GlyphmetricicsFloatという、さっき定義しておいた構造体を、配列として文字の数だけ用意します。

GlyphmetricicsFloat[] gmf = new GlyphmetricicsFloat[text.Length];
bool b;
for( int i = 0; i < text.Length; ++i )
{
    b = wgl.UseFontOutlines( hDC,
                             text[i],
                             1, listBase+ i ,
                             deviation, extrusion,
                             this.format,
                             ref gmf[i]
                           );

    if( !b ) throw new Exception( "wglUseFontBitmaps failed." )
}

これでエラーがなければ、無事完了。

作成したディスプレイリストを使って文字列を描画する場合は、
やはり、ビットマップの文字と同様に、

for( int i=0; i < text.Length; ++i )
{
    glCallList( listBase + (uint)i );
}

基本的には、これでOK。

作成したディスプレイリストを使って文字列を描画する場合は、

文字のサイズについては、
ディスプレイリストとして作成される文字の基本サイズは常に1.0×1.0なので、
描画時にglScale*関数で拡大縮小をして調整します。
(作成時にフォントのサイズを指定しても、まったく反映されません。)
この場合、法線ベクトルまで拡大縮小されてしまうので、
glEnable(GL_NORMALIZE);としておかないと、ライティングがおかしくなるので注意されたし。

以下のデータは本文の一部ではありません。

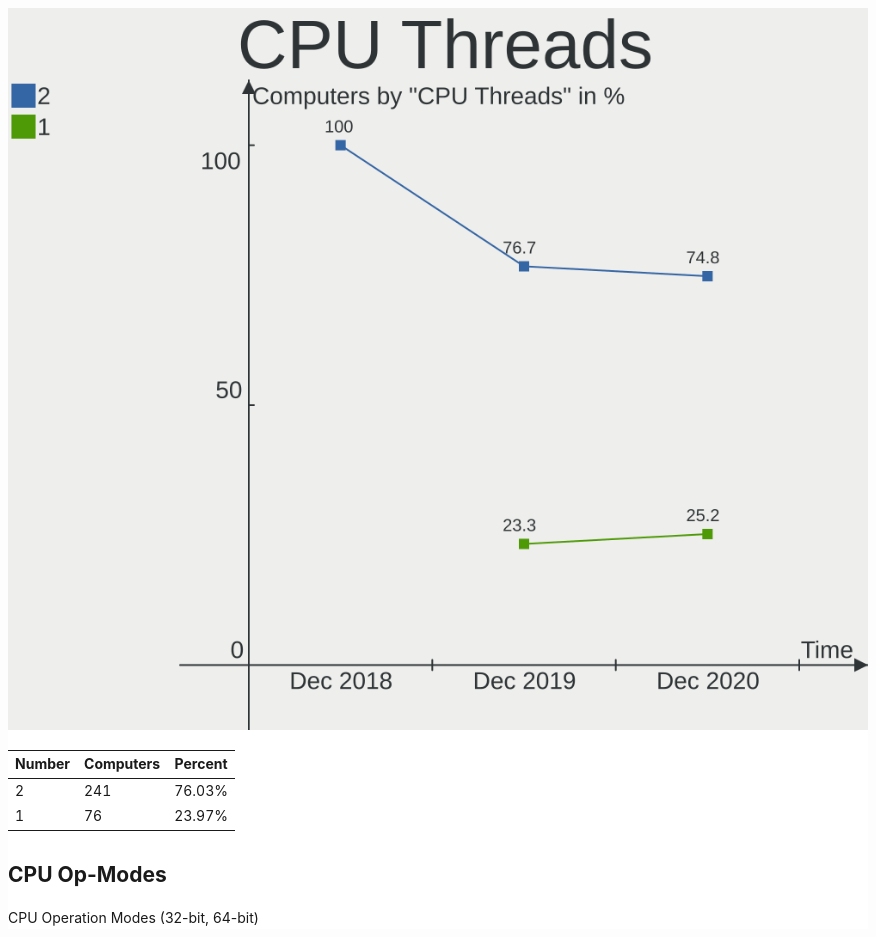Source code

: ![CPU Threads](./images/line_chart/cpu_threads.svg)

| Number | Computers | Percent |
|--------|-----------|---------|
| 2      | 241       | 76.03%  |
| 1      | 76        | 23.97%  |

CPU Op-Modes
------------

CPU Operation Modes (32-bit, 64-bit)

あと、こちらはglTranslate*やglRotate*関数で移動や回転が可能です。


GlyphmetricicsFloatを利用する

さっき「なにはともあれ」といっていた「GlyphmetricicsFloat」という構造体は、
文字のサイズなどの情報を表す構造体です。
なので、これをうまく利用してやれば、各文字の配置を自分で調整することもできます。
で、下はGlyphmetricicsFloat構造体の各フィールドの説明。
(グリフ=文字を表す図形のこと。)

gmfBlackBoxX, gmfBlackBoxY
グリフを完全に囲む最小の矩形の幅、高さ。
 
gmfptGlyphOrigin
グリフを完全に囲む最小の矩形の左上角の座標。
 
gmfCellIncX, gmfCellIncY
現在の文字の原点から次の文字の原点までの距離。

サンプルプログラム(?)

とりあえず、
GLSharpの中に文字列描画のためのクラスが用意してあるので、
そっちのほうを参考にしてくださいな。

そのうち、
ここにもちゃんとサンプルプログラムを用意しときますんで・・・。

・・・と、以前に書いたものの、
だんだんめんどくさくなってきたかもしれない今日この頃。